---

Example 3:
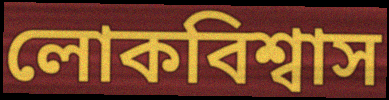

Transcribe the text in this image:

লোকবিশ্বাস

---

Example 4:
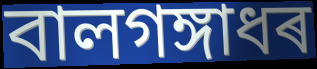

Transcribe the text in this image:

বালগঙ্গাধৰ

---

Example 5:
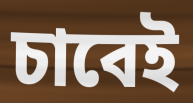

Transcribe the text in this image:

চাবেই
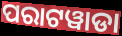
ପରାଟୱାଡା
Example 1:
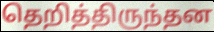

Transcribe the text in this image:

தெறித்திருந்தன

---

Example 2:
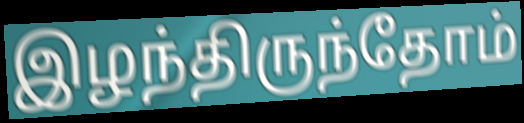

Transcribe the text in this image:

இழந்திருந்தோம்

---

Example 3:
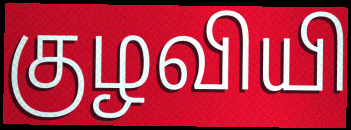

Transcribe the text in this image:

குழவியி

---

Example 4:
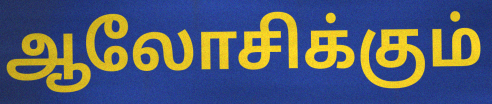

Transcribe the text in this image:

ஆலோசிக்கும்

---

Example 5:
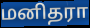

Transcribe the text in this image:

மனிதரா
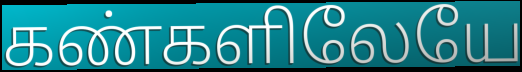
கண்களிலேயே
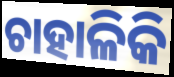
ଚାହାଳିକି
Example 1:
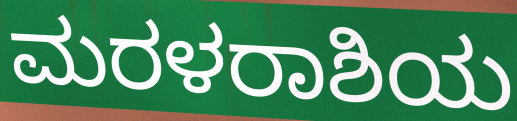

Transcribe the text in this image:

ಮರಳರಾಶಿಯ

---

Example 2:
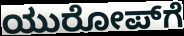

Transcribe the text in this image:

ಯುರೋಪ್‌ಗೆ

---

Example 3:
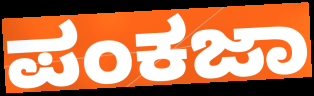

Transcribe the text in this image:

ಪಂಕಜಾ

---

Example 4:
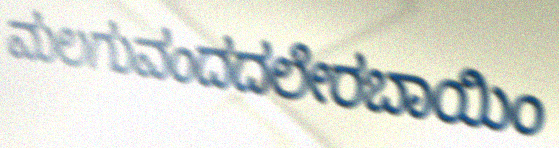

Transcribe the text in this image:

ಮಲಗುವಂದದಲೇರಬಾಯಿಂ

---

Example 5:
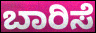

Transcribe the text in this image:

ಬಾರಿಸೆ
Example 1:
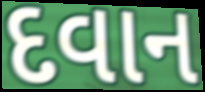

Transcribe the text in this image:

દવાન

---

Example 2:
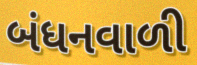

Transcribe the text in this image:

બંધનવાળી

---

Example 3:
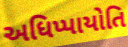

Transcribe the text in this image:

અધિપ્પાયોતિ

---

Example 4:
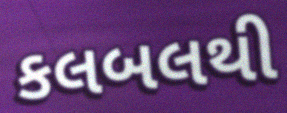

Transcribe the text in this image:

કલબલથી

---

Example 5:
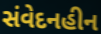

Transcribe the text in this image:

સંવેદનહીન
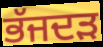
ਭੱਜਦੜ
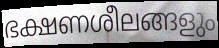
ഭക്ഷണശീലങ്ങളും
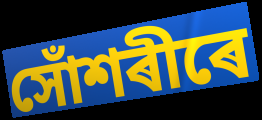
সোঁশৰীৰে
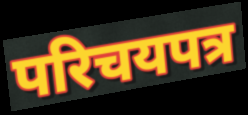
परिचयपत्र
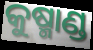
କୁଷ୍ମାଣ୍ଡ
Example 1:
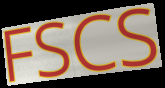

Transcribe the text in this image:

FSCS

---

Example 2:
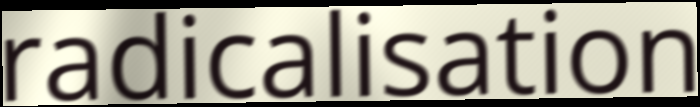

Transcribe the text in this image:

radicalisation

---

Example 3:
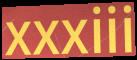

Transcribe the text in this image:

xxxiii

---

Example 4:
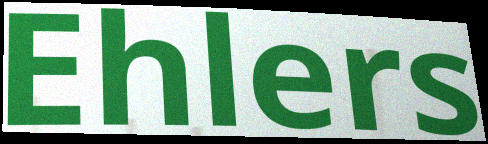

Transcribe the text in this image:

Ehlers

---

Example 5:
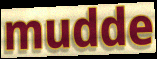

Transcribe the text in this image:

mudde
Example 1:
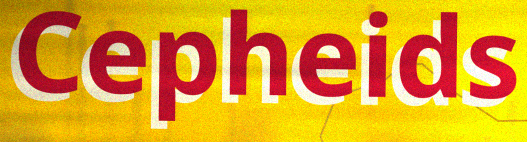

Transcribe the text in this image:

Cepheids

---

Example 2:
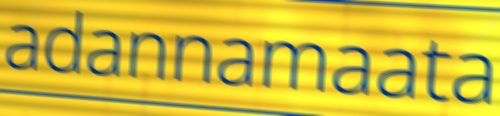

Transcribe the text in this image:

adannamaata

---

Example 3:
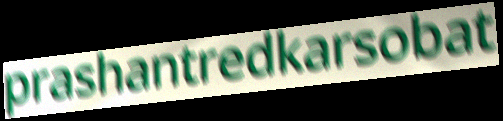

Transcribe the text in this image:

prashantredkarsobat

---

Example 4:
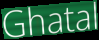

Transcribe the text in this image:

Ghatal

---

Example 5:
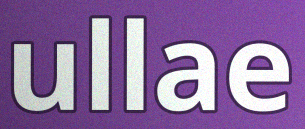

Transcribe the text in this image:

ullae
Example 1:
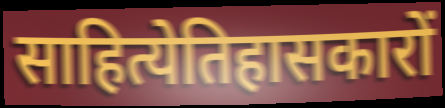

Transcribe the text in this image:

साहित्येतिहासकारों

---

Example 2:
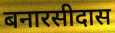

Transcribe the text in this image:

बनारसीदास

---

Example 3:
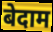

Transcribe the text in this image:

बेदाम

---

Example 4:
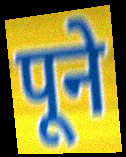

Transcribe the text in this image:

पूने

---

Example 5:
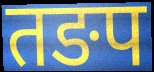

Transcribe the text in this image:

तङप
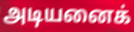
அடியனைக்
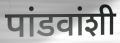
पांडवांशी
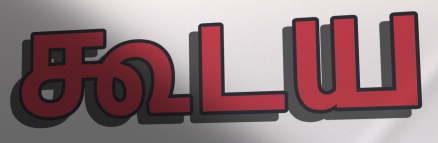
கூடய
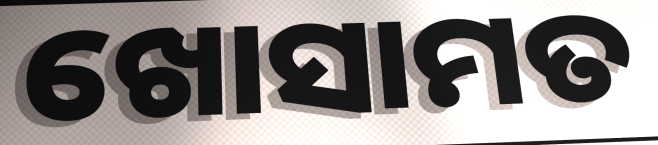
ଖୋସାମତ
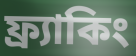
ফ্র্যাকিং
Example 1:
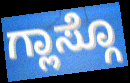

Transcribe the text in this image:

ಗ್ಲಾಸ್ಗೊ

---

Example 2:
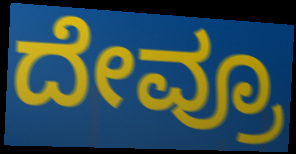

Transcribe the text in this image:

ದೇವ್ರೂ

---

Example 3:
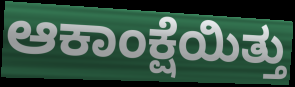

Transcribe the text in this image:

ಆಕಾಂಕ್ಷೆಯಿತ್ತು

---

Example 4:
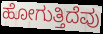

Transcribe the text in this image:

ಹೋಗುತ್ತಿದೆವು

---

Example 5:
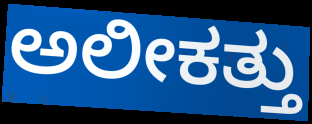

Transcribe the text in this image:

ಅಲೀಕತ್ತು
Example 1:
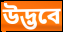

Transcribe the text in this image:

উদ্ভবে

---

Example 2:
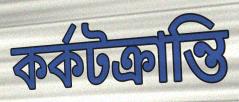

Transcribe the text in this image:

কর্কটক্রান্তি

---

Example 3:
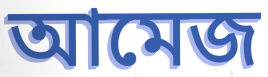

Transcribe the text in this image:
* * * *
» **YOUR INSTRUCTIONS**
All of the records above must be copied exactly, except for the pictures.

» **RESULT**
---

Example 3:

Transcribe the text in this image:

লোকবিশ্বাস

---

Example 4:

Transcribe the text in this image:

বালগঙ্গাধৰ

---

Example 5:

Transcribe the text in this image:

চাবেই
ପରାଟୱାଡା
Example 1:

Transcribe the text in this image:

தெறித்திருந்தன

---

Example 2:

Transcribe the text in this image:

இழந்திருந்தோம்

---

Example 3:

Transcribe the text in this image:

குழவியி

---

Example 4:

Transcribe the text in this image:

ஆலோசிக்கும்

---

Example 5:

Transcribe the text in this image:

மனிதரா
கண்களிலேயே
ଚାହାଳିକି
Example 1:

Transcribe the text in this image:

ಮರಳರಾಶಿಯ

---

Example 2:

Transcribe the text in this image:

ಯುರೋಪ್‌ಗೆ

---

Example 3:

Transcribe the text in this image:

ಪಂಕಜಾ

---

Example 4:

Transcribe the text in this image:

ಮಲಗುವಂದದಲೇರಬಾಯಿಂ

---

Example 5:

Transcribe the text in this image:

ಬಾರಿಸೆ
Example 1:

Transcribe the text in this image:

દવાન

---

Example 2:

Transcribe the text in this image:

બંધનવાળી

---

Example 3:

Transcribe the text in this image:

અધિપ્પાયોતિ

---

Example 4:

Transcribe the text in this image:

કલબલથી

---

Example 5:

Transcribe the text in this image:

સંવેદનહીન
ਭੱਜਦੜ
ഭക്ഷണശീലങ്ങളും
সোঁশৰীৰে
परिचयपत्र
କୁଷ୍ମାଣ୍ଡ
Example 1:

Transcribe the text in this image:

FSCS

---

Example 2:

Transcribe the text in this image:

radicalisation

---

Example 3:

Transcribe the text in this image:

xxxiii

---

Example 4:

Transcribe the text in this image:

Ehlers

---

Example 5:

Transcribe the text in this image:

mudde
Example 1:

Transcribe the text in this image:

Cepheids

---

Example 2:

Transcribe the text in this image:

adannamaata

---

Example 3:

Transcribe the text in this image:

prashantredkarsobat

---

Example 4:

Transcribe the text in this image:

Ghatal

---

Example 5:

Transcribe the text in this image:

ullae
Example 1:

Transcribe the text in this image:

साहित्येतिहासकारों

---

Example 2:

Transcribe the text in this image:

बनारसीदास

---

Example 3:

Transcribe the text in this image:

बेदाम

---

Example 4:

Transcribe the text in this image:

पूने

---

Example 5:

Transcribe the text in this image:

तङप
அடியனைக்
पांडवांशी
கூடய
ଖୋସାମତ
ফ্র্যাকিং
Example 1:

Transcribe the text in this image:

ಗ್ಲಾಸ್ಗೊ

---

Example 2:

Transcribe the text in this image:

ದೇವ್ರೂ

---

Example 3:

Transcribe the text in this image:

ಆಕಾಂಕ್ಷೆಯಿತ್ತು

---

Example 4:

Transcribe the text in this image:

ಹೋಗುತ್ತಿದೆವು

---

Example 5:

Transcribe the text in this image:

ಅಲೀಕತ್ತು
Example 1:

Transcribe the text in this image:

উদ্ভবে

---

Example 2:

Transcribe the text in this image:

কর্কটক্রান্তি

---

Example 3:

Transcribe the text in this image:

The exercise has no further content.